(Collected data)
# # # #

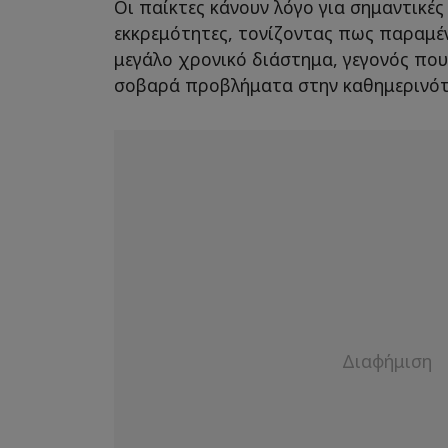
Οι παίκτες κάνουν λόγο για σημαντικές
εκκρεμότητες, τονίζοντας πως παραμέ
μεγάλο χρονικό διάστημα, γεγονός που
σοβαρά προβλήματα στην καθημερινότ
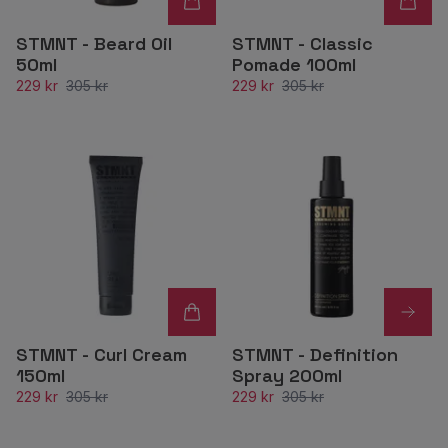
STMNT - Beard Oil
STMNT - Classic
50ml
Pomade 100ml
229 kr
305 kr
229 kr
305 kr
STMNT - Curl Cream
STMNT - Definition
150ml
Spray 200ml
229 kr
305 kr
229 kr
305 kr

# # # #

• **What you need to do**:
Copy the text from every row above line for line and word for word, leaving out the images.

• **Exercise answer**:
Οι παίκτες κάνουν λόγο για σημαντικές
εκκρεμότητες, τονίζοντας πως παραμέ
μεγάλο χρονικό διάστημα, γεγονός που
σοβαρά προβλήματα στην καθημερινότ
STMNT - Beard Oil
STMNT - Classic
50ml
Pomade 100ml
229 kr
305 kr
229 kr
305 kr
STMNT - Curl Cream
STMNT - Definition
150ml
Spray 200ml
229 kr
305 kr
229 kr
305 kr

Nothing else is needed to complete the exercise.